* Task brief: Where a line below holds the string "coordinate", that line goes into the answer.

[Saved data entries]
++++++++++++++++++++
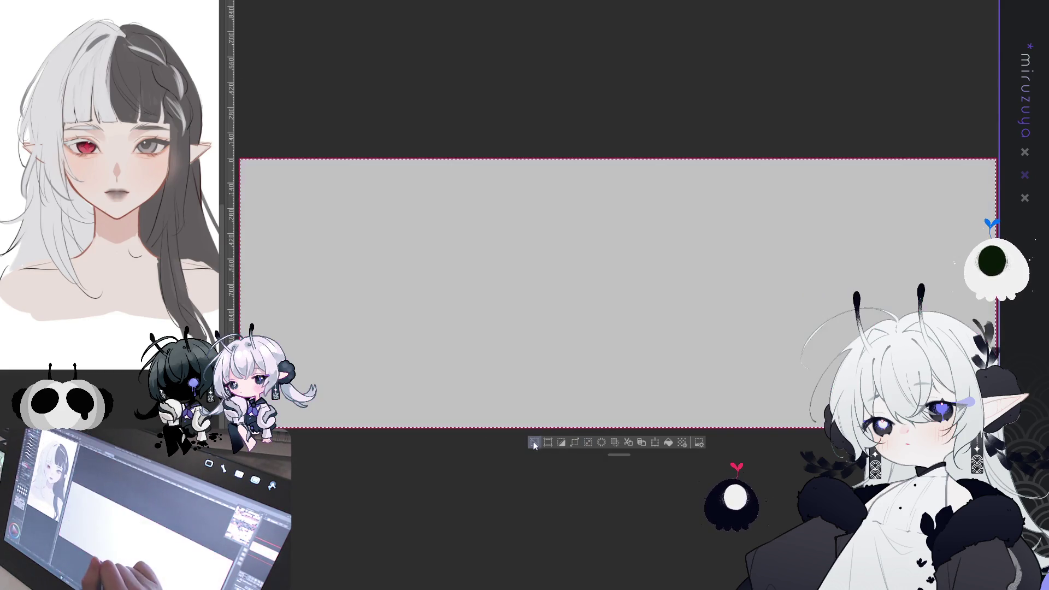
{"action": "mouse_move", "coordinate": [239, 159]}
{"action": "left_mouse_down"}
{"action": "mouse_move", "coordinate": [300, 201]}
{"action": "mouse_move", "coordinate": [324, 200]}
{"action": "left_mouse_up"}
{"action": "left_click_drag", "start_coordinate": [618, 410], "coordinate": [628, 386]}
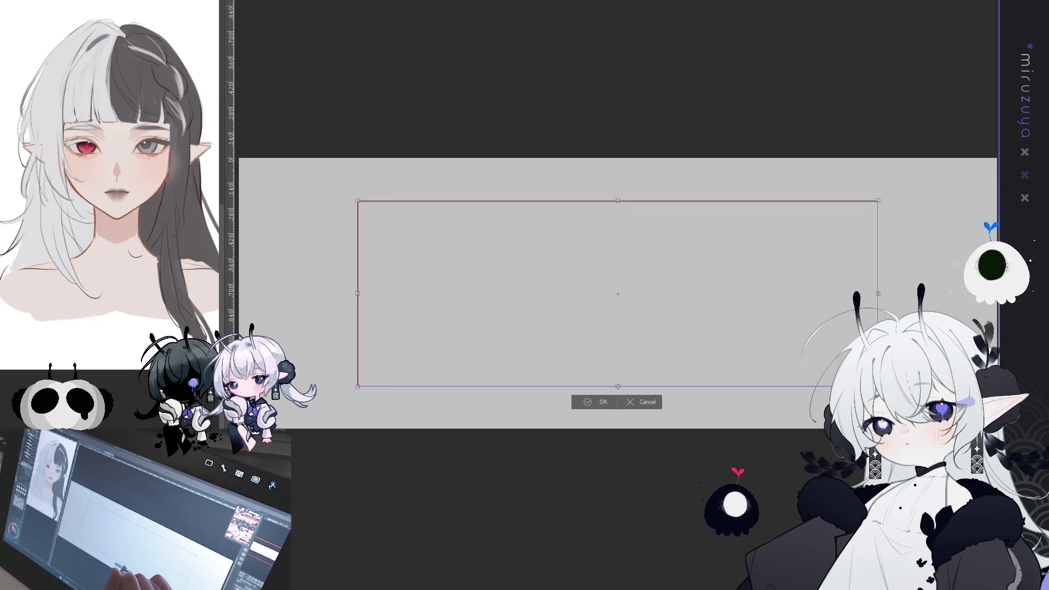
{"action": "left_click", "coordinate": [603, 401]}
++++++++++++++++++++
* Solved exercise:
{"action": "mouse_move", "coordinate": [239, 159]}
{"action": "mouse_move", "coordinate": [300, 201]}
{"action": "mouse_move", "coordinate": [324, 200]}
{"action": "left_click_drag", "start_coordinate": [618, 410], "coordinate": [628, 386]}
{"action": "left_click", "coordinate": [603, 401]}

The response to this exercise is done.